Dataset extract:
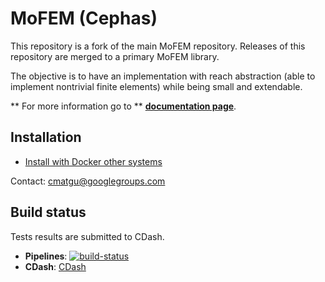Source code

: # **MoFEM (Cephas)** #

This repository is a fork of the main MoFEM repository. Releases of this repository are merged to a primary MoFEM library.

The objective is to have an implementation with reach abstraction (able to
implement nontrivial finite elements) while being small and extendable.

** For more information go to ** [**documentation page**](http://mofem.eng.gla.ac.uk/mofem/html/index.html).

## Installation

* [Install with Docker other systems](http://mofem.eng.gla.ac.uk/mofem/html/installation.html)

Contact: [cmatgu@googlegroups.com](cmatgu@googlegroups.com)  

## Build status

Tests results are submitted to CDash.

- **Pipelines**: [![build-status](https://bitbucket-badges.useast.atlassian.io/badge/likask/mofem-cephas.svg)](https://bitbucket.org/likask/mofem-cephas/addon/pipelines/home) 
- **CDash**: [CDash](http://cdash.eng.gla.ac.uk/cdash/)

Exercise description:
Restate the data word for word while omitting each picture.

Result of the task:
Source code

: # **MoFEM (Cephas)** #

This repository is a fork of the main MoFEM repository. Releases of this repository are merged to a primary MoFEM library.

The objective is to have an implementation with reach abstraction (able to
implement nontrivial finite elements) while being small and extendable.

** For more information go to ** [**documentation page**](http://mofem.eng.gla.ac.uk/mofem/html/index.html).

## Installation

* [Install with Docker other systems](http://mofem.eng.gla.ac.uk/mofem/html/installation.html)

Contact: [cmatgu@googlegroups.com](cmatgu@googlegroups.com)  

## Build status

Tests results are submitted to CDash.

- **Pipelines**: [![build-status](https://bitbucket-badges.useast.atlassian.io/badge/likask/mofem-cephas.svg)](https://bitbucket.org/likask/mofem-cephas/addon/pipelines/home) 
- **CDash**: [CDash](http://cdash.eng.gla.ac.uk/cdash/)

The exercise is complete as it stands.